■ EXERCISE TASKS ■
[1] Please copy the part of the phrasal verb thread starting at "My dictionary does" and ending at "a look here.", changing "Oxford" to "Merriam-Webster".
[2] In the phrasal verb thread, what reason does JamesM give for thinking "work on" is a phrasal verb?
[3] In the phrasal verb thread, which dictionary does Hotmale name as the one that lists "work on" as a phrasal verb?

■ TEXT SECTION ■
- - - -
# Phrasal verbs - featuring work on, run down, wait for and full supporting cast.



## Hotmale

Hello,
Is "work on" a phrasal verb as in this sentence: "Paul is *working on* a new book" or is it just a verb with preposition, just like "run down" here: "She *ran down* the stairs" as opposed to "She *ran down *her colleague"?

Thank you


----------



## .   1

She 'ran down' her collegue is idiomatic.

.,,


----------



## Hotmale

Hi, 
My dictionary says that it is a phrasal verb .


----------



## JamesM

I _think_ "work on" is a phrasal verb. The proof for me would be that you can't say, "What is he working? He is working on a new book." You would say, "What is he working _on?_ He is working on a new book." It looks inseparable to me. 

This is different from "Where is he working?  He's working on the corner of 5th & Main, at the new library."


----------



## .   1

My dictionary does not know it.
I use the Oxford.  Which dictionary are you using?

.,,


----------



## Hotmale

Cambridge Advanced Learner's Dictionary. Have a look here.


----------



## Hotmale

JamesM said:


> I _think_ "work on" is a phrasal verb. The proof for me would be that you can't say, "What is he working? He is working on a new book." You would say, "What is he working _on?_ He is working on a new book." It looks inseparable to me.
> 
> This is different from "Where is he working?  He's working on the corner of 5th & Main, at the new library."



What about "run down (the stairs)"? Doesn't that look inseparable too?


----------



## emma42

_Working on_ is a phrasal verb.

_Run down _is too, as far as I can see.


----------



## JamesM

Hotmale said:


> What about "run down (the stairs)"? Doesn't that look inseparable too?
- - - -
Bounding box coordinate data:
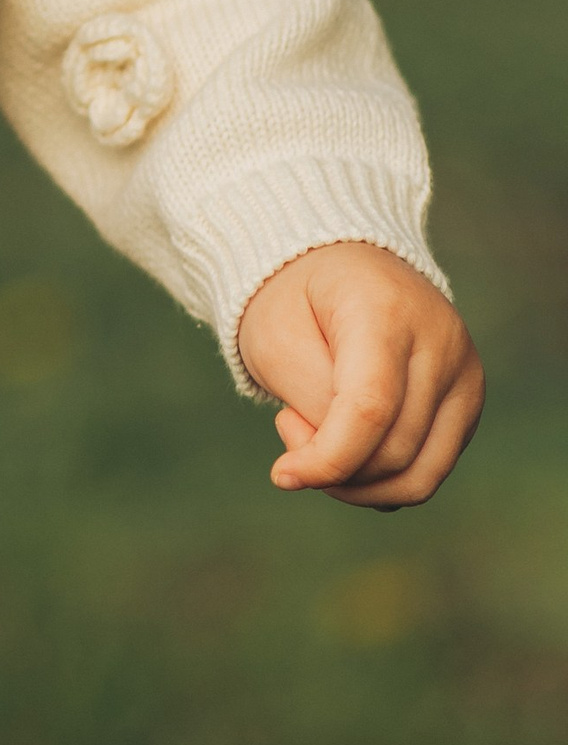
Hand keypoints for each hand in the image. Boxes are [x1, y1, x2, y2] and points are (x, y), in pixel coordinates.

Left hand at [235, 242, 482, 508]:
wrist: (337, 262)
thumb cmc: (296, 298)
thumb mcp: (276, 337)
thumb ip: (313, 403)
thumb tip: (343, 467)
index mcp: (386, 308)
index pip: (370, 409)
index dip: (327, 458)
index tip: (282, 476)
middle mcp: (441, 341)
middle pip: (394, 450)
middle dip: (332, 463)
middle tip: (288, 423)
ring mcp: (464, 373)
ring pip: (420, 475)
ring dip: (358, 481)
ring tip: (316, 434)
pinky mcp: (468, 402)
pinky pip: (428, 469)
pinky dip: (382, 476)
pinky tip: (347, 439)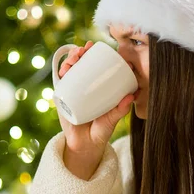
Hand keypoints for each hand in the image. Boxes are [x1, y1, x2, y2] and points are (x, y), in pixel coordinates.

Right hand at [57, 41, 134, 178]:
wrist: (84, 146)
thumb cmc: (101, 131)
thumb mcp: (112, 119)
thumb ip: (121, 110)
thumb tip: (132, 96)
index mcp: (96, 88)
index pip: (96, 66)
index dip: (95, 54)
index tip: (98, 48)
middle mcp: (83, 86)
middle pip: (80, 64)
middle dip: (80, 53)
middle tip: (84, 50)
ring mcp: (72, 90)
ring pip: (69, 70)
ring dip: (70, 59)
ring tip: (75, 58)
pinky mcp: (62, 98)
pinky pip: (61, 83)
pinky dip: (61, 73)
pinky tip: (64, 69)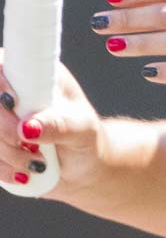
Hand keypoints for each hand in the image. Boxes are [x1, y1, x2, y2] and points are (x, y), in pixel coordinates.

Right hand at [0, 60, 106, 199]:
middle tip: (30, 145)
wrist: (81, 166)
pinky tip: (22, 174)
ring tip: (36, 163)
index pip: (2, 63)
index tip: (12, 102)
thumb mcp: (81, 129)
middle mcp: (11, 91)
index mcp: (35, 74)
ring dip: (6, 153)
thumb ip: (59, 125)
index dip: (0, 82)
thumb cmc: (84, 137)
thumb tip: (27, 127)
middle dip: (5, 130)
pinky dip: (2, 167)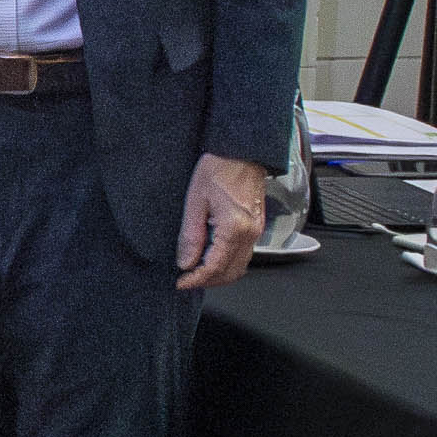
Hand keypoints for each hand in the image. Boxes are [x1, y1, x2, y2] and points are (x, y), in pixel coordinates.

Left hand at [176, 151, 269, 289]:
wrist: (241, 153)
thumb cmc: (218, 170)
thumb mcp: (195, 202)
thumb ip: (191, 236)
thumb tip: (185, 261)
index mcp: (235, 229)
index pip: (215, 267)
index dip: (196, 279)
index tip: (180, 282)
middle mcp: (250, 234)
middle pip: (231, 272)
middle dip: (208, 281)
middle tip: (186, 279)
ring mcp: (256, 231)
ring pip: (239, 266)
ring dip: (218, 274)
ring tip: (195, 270)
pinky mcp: (256, 226)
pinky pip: (243, 254)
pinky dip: (227, 262)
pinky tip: (210, 257)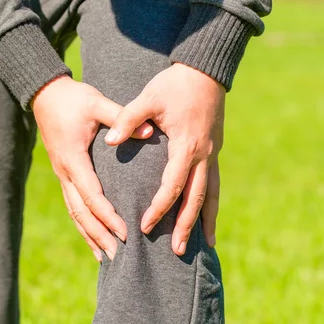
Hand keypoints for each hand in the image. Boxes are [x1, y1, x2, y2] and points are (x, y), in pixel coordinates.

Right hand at [32, 75, 152, 260]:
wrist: (45, 95)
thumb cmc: (73, 99)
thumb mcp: (97, 103)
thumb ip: (122, 117)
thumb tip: (150, 131)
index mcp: (74, 159)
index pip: (92, 195)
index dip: (108, 216)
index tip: (125, 232)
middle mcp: (65, 172)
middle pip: (81, 212)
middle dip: (100, 235)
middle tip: (119, 256)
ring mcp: (62, 175)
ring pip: (75, 213)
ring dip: (90, 235)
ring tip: (107, 257)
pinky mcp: (64, 174)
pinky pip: (72, 205)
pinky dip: (83, 225)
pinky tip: (93, 239)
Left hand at [104, 63, 223, 255]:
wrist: (206, 71)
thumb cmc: (174, 84)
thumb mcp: (148, 98)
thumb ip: (128, 119)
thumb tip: (109, 140)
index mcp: (186, 147)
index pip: (171, 187)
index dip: (158, 208)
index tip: (145, 226)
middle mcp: (204, 156)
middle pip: (197, 199)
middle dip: (187, 226)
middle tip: (179, 252)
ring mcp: (213, 155)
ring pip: (212, 195)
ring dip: (206, 220)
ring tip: (205, 245)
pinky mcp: (215, 151)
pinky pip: (215, 184)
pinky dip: (212, 204)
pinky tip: (210, 218)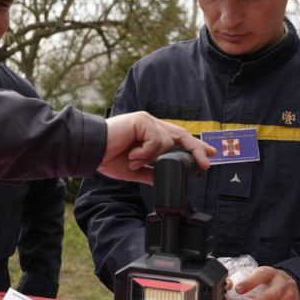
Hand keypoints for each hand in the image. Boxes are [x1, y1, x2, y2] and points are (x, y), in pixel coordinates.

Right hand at [100, 112, 215, 184]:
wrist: (92, 152)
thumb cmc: (108, 158)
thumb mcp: (134, 170)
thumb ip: (151, 172)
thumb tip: (166, 180)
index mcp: (149, 135)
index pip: (177, 139)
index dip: (194, 147)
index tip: (208, 156)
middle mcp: (150, 125)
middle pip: (181, 135)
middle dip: (196, 148)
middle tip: (206, 162)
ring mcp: (146, 121)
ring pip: (167, 141)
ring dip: (152, 157)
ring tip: (133, 160)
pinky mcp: (141, 120)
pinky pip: (156, 140)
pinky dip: (145, 152)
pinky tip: (132, 155)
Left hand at [233, 266, 299, 299]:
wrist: (291, 283)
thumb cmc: (270, 280)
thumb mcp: (259, 275)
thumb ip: (247, 280)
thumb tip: (232, 287)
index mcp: (270, 273)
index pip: (260, 275)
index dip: (248, 283)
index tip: (238, 289)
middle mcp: (282, 283)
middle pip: (269, 297)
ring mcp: (289, 296)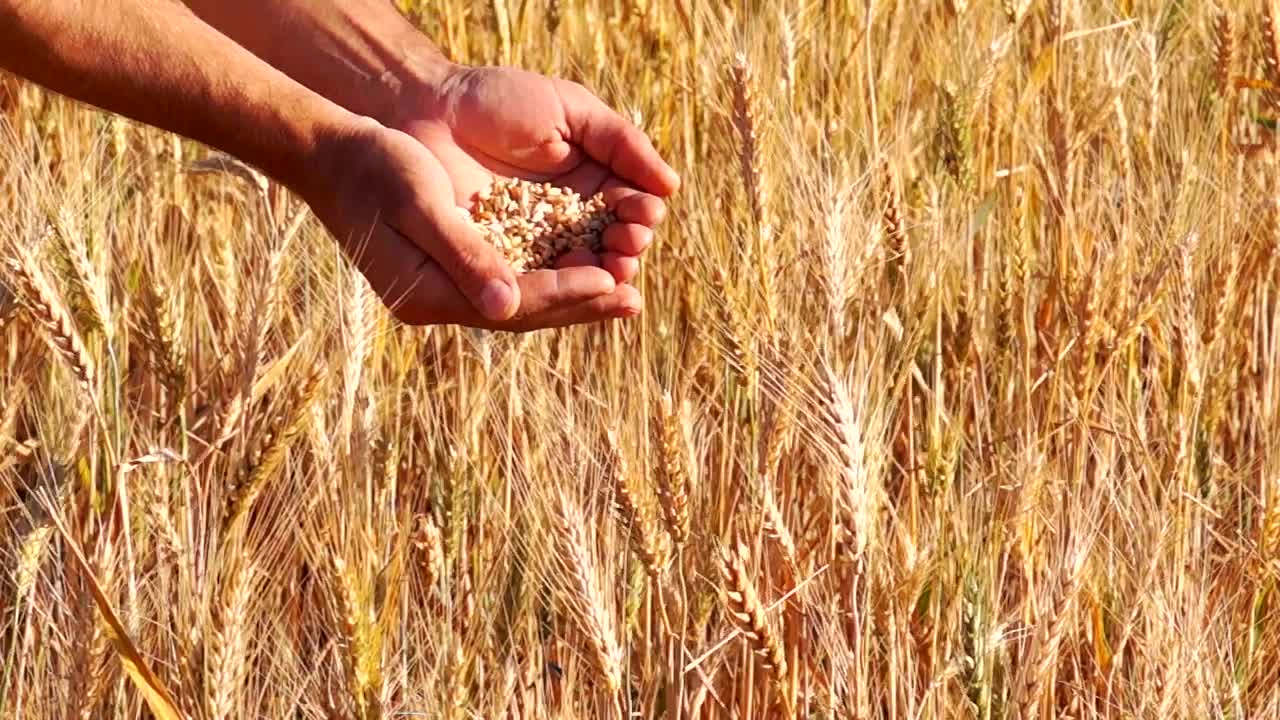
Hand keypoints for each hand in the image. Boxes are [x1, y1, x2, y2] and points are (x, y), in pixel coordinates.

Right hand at [304, 117, 644, 329]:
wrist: (334, 156)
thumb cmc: (374, 169)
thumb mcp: (419, 203)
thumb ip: (463, 254)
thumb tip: (507, 308)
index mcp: (427, 293)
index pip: (512, 302)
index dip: (564, 293)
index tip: (610, 281)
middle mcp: (438, 301)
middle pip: (525, 312)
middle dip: (581, 305)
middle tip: (635, 301)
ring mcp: (444, 289)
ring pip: (523, 302)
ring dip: (573, 297)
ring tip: (622, 292)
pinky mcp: (452, 270)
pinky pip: (513, 283)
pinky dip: (551, 279)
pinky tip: (584, 270)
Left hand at [394, 64, 679, 286]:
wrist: (428, 106)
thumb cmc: (501, 99)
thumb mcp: (571, 110)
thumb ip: (622, 143)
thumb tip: (671, 186)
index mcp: (591, 186)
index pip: (629, 213)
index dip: (640, 219)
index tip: (643, 215)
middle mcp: (567, 223)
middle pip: (609, 251)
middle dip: (625, 253)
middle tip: (628, 245)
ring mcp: (532, 248)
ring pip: (576, 275)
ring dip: (599, 278)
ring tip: (611, 272)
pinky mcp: (498, 266)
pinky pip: (531, 286)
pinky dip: (554, 291)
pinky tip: (571, 285)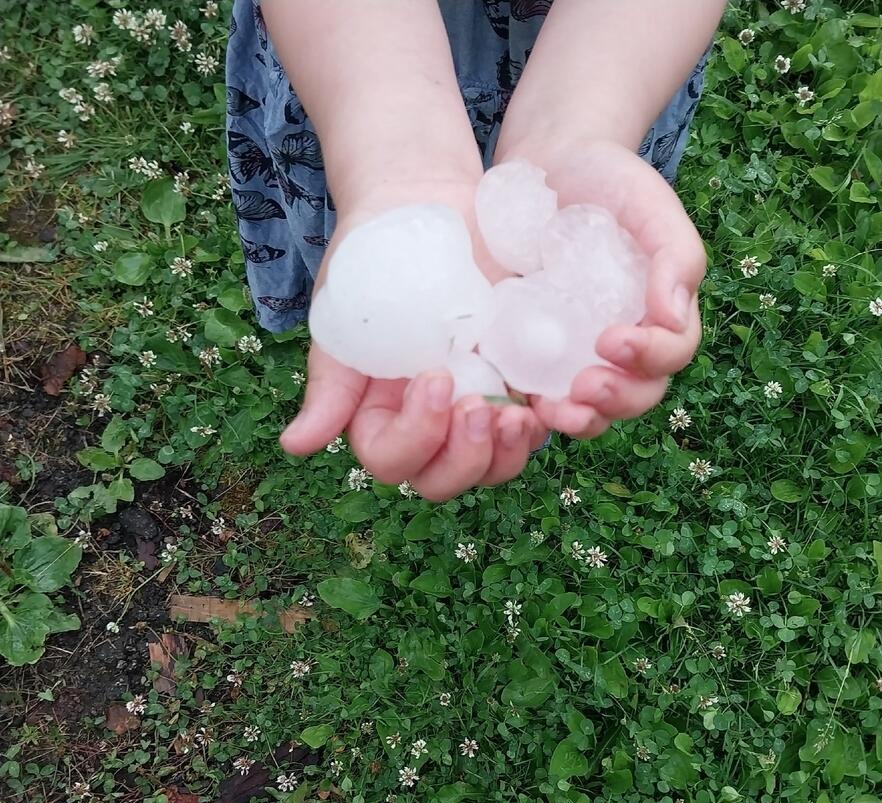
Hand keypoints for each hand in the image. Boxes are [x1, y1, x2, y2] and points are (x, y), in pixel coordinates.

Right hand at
- - - -
■ YOUR WRITTEN ANSWERS ■
[1]
My dictionary does not know it.
I use the Merriam-Webster.  Which dictionary are you using?

.,,


----------



## Hotmale

Cambridge Advanced Learner's Dictionary. Have a look here.

[2] He points out that you can't ask "What is he working?" and must instead ask "What is he working on?", so "work on" looks inseparable to him.

[3] The Cambridge Advanced Learner's Dictionary.